Manufactured buyers have enough capital to make significant down payments on the purchases of businesses and then rely on a bank loan to finance the rest. Many have been thinking and looking for a business to acquire for some time, so they have gotten preapproval from a bank and bring new and innovative management ideas that may breathe new life into the businesses they buy.
This type of buyer is looking to buy a job, meaning he or she wants not only to buy the company but also to work in the company. For many sellers, manufactured buyers are ideal buyers as they want to retain the purchased companies’ employees, want to work through a transition that is supportive of the purchased companies’ vendors and customers alike and genuinely want to learn from the seller before he or she leaves the company. Most manufactured buyers will not ask for some of the extreme terms that financial buyers might ask for and they are easy to work with as the inevitable sales-related issues surface.
Manufactured buyers were around during the last super cycle but were not very active in our industry.
Inside a sale
My company helped to find a manufactured buyer for an industrial metal recycling firm that had $18 million in annual sales and net income of $1 million. The company’s earnings before interest, taxes, depreciation and amortization (EBITDA) was valued at $1.5 million. The seller also owned real estate under a separate limited liability company.

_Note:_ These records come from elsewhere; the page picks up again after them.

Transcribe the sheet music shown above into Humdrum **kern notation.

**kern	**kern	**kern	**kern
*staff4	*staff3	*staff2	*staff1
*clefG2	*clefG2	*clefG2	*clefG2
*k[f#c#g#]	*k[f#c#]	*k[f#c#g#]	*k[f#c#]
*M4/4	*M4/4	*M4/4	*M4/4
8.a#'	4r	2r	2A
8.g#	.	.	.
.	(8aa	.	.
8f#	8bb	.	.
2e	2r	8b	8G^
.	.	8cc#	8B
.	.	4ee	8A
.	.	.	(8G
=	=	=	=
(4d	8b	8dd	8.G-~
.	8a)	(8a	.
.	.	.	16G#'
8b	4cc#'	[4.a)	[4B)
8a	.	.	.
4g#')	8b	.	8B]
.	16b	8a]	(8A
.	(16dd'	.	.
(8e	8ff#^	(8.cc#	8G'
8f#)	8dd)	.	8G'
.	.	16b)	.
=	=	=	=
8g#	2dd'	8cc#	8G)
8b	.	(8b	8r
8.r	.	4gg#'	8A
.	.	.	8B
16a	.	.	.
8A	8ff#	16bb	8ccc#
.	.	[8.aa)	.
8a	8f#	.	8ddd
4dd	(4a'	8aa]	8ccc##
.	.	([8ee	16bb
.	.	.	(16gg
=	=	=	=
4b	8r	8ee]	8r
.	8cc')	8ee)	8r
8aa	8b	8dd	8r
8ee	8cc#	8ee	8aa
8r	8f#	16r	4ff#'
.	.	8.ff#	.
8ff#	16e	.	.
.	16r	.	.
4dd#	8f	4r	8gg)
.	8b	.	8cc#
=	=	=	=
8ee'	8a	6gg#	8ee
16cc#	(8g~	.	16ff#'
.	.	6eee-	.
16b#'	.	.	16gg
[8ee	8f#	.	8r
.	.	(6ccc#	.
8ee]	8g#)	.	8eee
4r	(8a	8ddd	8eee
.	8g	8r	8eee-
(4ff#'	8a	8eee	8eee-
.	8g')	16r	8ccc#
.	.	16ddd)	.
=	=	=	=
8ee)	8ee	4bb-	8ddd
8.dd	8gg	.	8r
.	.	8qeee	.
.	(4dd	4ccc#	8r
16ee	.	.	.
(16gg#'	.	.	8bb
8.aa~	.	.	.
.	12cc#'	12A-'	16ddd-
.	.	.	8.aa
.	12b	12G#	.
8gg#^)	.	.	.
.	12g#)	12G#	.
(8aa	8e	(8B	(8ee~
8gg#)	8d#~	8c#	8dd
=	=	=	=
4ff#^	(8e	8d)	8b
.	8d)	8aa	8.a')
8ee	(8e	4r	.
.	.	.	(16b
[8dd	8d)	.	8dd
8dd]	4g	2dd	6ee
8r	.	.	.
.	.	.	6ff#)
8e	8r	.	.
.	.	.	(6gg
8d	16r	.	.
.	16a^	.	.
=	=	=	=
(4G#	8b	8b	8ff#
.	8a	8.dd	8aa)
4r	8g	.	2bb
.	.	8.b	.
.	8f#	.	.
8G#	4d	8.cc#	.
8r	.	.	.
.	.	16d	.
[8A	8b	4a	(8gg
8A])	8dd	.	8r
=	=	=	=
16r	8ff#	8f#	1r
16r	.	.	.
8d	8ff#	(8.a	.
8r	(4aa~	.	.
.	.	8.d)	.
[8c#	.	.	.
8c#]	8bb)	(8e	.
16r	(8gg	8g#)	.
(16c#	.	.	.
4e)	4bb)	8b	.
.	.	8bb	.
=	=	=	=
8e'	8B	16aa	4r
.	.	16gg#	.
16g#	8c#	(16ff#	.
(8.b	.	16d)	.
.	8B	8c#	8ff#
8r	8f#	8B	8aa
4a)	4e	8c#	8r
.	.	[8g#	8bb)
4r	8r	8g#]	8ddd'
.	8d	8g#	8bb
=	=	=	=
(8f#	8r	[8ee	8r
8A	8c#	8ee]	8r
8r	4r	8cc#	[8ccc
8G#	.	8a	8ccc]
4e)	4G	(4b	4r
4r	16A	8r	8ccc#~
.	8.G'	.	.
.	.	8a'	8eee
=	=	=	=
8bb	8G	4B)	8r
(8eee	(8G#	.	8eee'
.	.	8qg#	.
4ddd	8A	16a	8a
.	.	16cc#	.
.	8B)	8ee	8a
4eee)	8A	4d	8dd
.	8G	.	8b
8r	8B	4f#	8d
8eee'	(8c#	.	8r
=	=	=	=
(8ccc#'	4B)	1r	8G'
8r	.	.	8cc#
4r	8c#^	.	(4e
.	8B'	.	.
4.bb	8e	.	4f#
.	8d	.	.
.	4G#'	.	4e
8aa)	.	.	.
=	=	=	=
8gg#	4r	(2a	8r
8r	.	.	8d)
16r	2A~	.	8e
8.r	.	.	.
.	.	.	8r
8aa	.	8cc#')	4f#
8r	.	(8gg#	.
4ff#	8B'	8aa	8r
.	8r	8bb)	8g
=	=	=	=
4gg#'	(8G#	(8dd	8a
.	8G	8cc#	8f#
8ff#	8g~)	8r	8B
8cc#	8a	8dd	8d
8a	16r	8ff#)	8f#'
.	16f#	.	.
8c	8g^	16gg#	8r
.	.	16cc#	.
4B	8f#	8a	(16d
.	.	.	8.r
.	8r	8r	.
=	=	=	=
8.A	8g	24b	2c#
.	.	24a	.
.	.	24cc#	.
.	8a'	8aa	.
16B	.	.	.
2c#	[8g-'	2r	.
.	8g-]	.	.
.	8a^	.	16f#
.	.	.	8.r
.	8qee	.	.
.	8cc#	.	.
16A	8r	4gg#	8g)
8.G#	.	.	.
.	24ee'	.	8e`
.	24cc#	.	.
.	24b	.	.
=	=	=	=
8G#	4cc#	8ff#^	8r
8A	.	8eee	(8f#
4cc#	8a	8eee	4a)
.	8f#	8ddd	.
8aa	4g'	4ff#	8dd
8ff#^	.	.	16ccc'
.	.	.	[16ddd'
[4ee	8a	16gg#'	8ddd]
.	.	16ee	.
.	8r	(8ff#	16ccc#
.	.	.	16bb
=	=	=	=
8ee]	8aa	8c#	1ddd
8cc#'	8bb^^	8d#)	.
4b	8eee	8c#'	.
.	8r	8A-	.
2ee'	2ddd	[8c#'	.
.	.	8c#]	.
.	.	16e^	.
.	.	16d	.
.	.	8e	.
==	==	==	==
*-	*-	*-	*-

The deal was structured so that the seller received a consideration of five-times EBITDA, or $7.5 million, including inventory, finished goods and work in progress. The buyer put $1.5 million down and had a bank loan of $6 million.
Of the $7.5 million sale price, $1.5 million was held in escrow for 12 months as protection for the buyer against any breaches in warranties given by the seller.
The buyer also took a 15-year lease on the property at a charge of $100,000 per year.
The seller received a one-year salary of $150,000 to serve as a consultant during the transition.
Eighteen percent of the sale price was allocated to inventory and equipment, while 82 percent of the sale was allocated toward goodwill.
The net result of the deal described is that the seller received $7.25 million after the holdback was tapped for $250,000. However, the seller also received the $150,000 salary and another $1.5 million in rent. Almost all of these funds were taxed as capital gains because the goodwill allocation was so high. The rent became a good portion of what the seller needed to spend in retirement. He invested the $7.25 million, making roughly 5 percent for a total of $362,000 in earnings. These earnings plus the $100,000 in rent he received from the buyer totaled $462,000.
In a great coincidence, the $462,000 was almost equal to the net income of $500,000 the business had been making, and the seller no longer had vendor, customer or employee issues to deal with, he only had to enjoy his retirement: a manufactured retirement.